O que fazer
Conte as linhas da listagem que contêm a sequência "ffvoile" e informe somente esse número.

◆ ◆ ◆

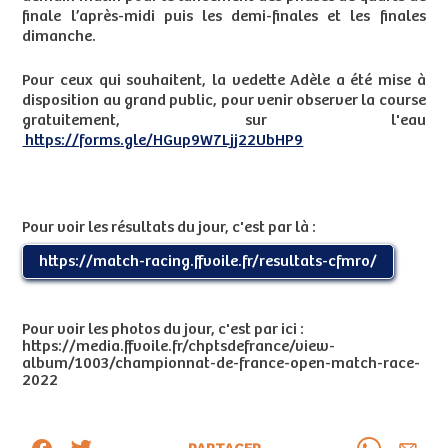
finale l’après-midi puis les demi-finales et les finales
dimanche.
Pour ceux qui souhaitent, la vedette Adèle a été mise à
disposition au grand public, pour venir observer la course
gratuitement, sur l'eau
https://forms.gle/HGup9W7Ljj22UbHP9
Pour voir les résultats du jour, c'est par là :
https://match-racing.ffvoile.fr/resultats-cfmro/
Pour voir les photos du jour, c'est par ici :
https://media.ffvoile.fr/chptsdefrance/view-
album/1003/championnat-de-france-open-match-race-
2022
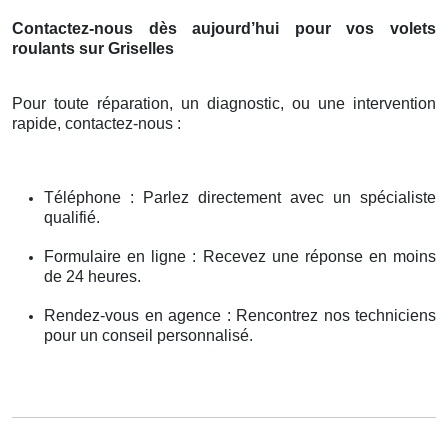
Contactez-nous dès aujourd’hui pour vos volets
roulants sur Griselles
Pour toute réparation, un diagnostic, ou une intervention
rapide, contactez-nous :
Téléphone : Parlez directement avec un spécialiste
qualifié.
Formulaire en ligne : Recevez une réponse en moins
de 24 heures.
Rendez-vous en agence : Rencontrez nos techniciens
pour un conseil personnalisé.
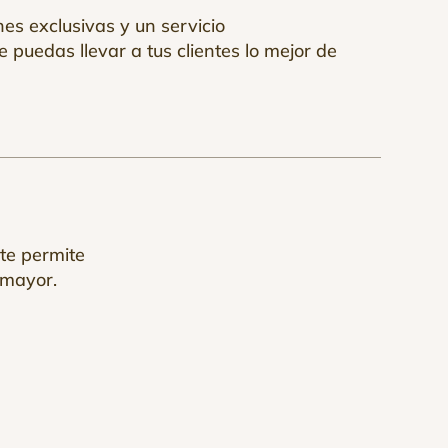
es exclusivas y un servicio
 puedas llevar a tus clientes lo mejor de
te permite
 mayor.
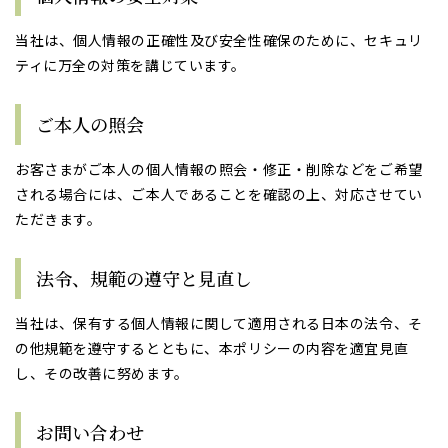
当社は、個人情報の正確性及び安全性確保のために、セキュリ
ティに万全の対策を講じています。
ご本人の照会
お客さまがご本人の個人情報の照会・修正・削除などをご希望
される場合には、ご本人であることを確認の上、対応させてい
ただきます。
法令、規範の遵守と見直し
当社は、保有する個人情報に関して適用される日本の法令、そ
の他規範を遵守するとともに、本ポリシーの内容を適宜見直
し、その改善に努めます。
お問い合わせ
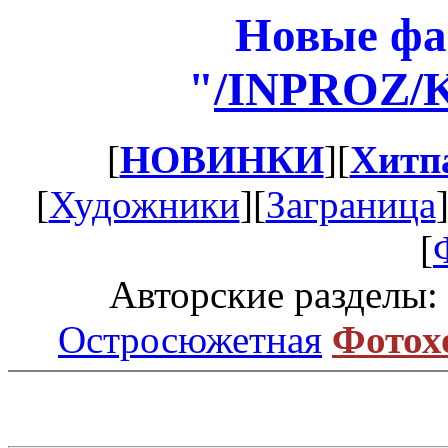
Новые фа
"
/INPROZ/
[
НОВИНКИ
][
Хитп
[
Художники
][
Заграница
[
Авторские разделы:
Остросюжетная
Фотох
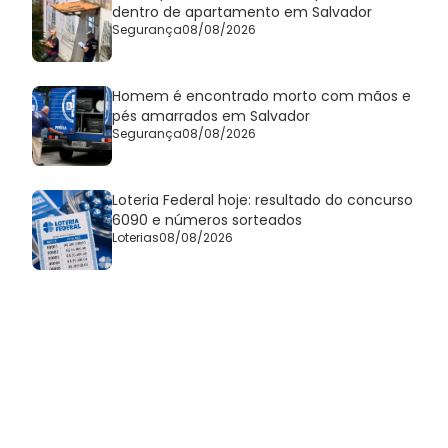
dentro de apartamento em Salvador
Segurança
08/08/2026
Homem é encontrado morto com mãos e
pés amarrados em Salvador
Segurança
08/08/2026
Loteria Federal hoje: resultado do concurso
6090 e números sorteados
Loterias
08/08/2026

◆ ◆ ◆

Resposta
2